Chicago Bulls: 48-34
Washington Wizards: 44-38
Chicago Bulls: Derrick Rose (still out for the season)
Washington Wizards: none
OFFENSE/DEFENSE RANKINGS (points per 100 possession)
Chicago Bulls: Offense 99.7 (28th in NBA), Defense 97.8 (2nd in NBA)
Washington Wizards: Offense 103.3 (18th in NBA), Defense 102.4 (10th in NBA)
THREE KEYS TO THE SERIES
1) Will Randy Wittman bridge the coaching gap with Tom Thibodeau?
Thibodeau won Coach of the Year his first season with the Bulls, led them to a better record the following year and then guiding them back to the playoffs both years since without their top player. He’s solidly in the mix for Coach of the Year again this season.
Randy Wittman, on the other hand, has the worst career record of all time (minimum: 400 games) and has never made the playoffs before.
Wittman needn’t out-scheme Thibodeau, but the Wizards coach can’t come across as relatively clueless if his team is to win.
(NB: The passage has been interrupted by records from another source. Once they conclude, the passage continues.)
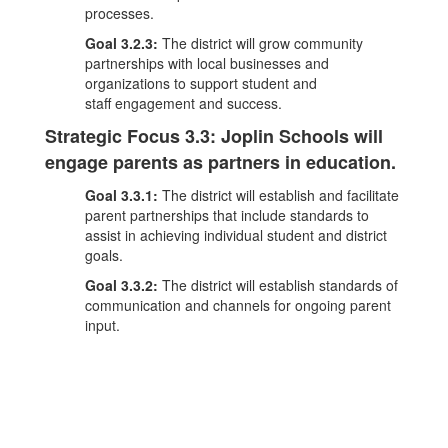
processes.
Goal 3.2.3:
The district will grow community
partnerships with local businesses and
organizations to support student and
staff engagement and success.
Strategic Focus 3.3: Joplin Schools will
engage parents as partners in education.
Goal 3.3.1:
The district will establish and facilitate
parent partnerships that include standards to
assist in achieving individual student and district
goals.
Goal 3.3.2:
The district will establish standards of
communication and channels for ongoing parent
input.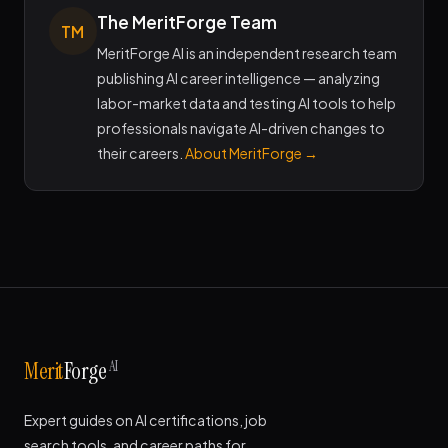
The MeritForge Team
TM
MeritForge AI is an independent research team
publishing AI career intelligence — analyzing
labor-market data and testing AI tools to help
professionals navigate AI-driven changes to
their careers.
About MeritForge →
AI
Merit
Forge
Expert guides on AI certifications, job
search tools, and career paths for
Making adjustments through a playoff series is a difficult job, and it’s oh so important when teams are relatively evenly matched.
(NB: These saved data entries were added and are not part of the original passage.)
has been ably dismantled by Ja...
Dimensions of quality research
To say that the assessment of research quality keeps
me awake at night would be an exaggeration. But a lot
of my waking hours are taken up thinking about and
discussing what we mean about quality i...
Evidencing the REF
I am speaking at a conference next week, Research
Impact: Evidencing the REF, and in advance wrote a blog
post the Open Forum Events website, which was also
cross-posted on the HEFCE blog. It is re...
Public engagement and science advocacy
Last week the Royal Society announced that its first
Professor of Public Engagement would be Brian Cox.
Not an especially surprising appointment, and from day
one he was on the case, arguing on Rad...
Thibodeau has the advantage in coaching experience and probably acumen, too. Wittman needs to at least hold his own.
2) Will the Wizards avoid long 2s?
Thibodeau’s teams excel at running opponents off the 3-point arc, and this season is no exception. The Bulls force 49.5 percent of their opponents shots from 16+ feet to come inside the arc – most in the league.
The Wizards, especially John Wall and Bradley Beal, will gladly shoot those inefficient long 2s by design. That’s foolish, but what can they do now?
The best way for Washington to combat this trend – assuming an offensive overhaul isn’t feasible – is to get out in transition. The Wizards force plenty of turnovers, and the Bulls don’t excel at taking care of the ball. Get John Wall in the open court, and suddenly, Washington’s offense looks a lot better.
3) How much can Nene play?
Nene is a solidifying force on both ends for the Wizards. Not only is he a productive player, he fits his role around his teammates nearly perfectly.
But he averages just 29.4 minutes per game.
On the other hand, the Bulls’ do-everything player – Joakim Noah – averages 35.3 minutes per game. That’s why he’s an MVP ballot candidate. (Not that playing more would get Nene there, but assuming a large role boosts Noah’s case).
Nene has played more than 35 minutes just 15 times since the Wizards traded for him during the 2011-12 season. He’s frequently injured or at least hobbled, and the Bulls’ physicality will do him no favors.
The more available Nene is, the better Washington’s chances of winning. It’s a big question mark – unlike with Noah, whom the Bulls can depend on for big minutes.
Does it seem like all the keys are geared toward the Washington? That’s because they are. Chicago is in the driver’s seat, and it’s up to the Wizards to change that. It will take more than idly watching the Bulls’ anemic offense cost them a game or two.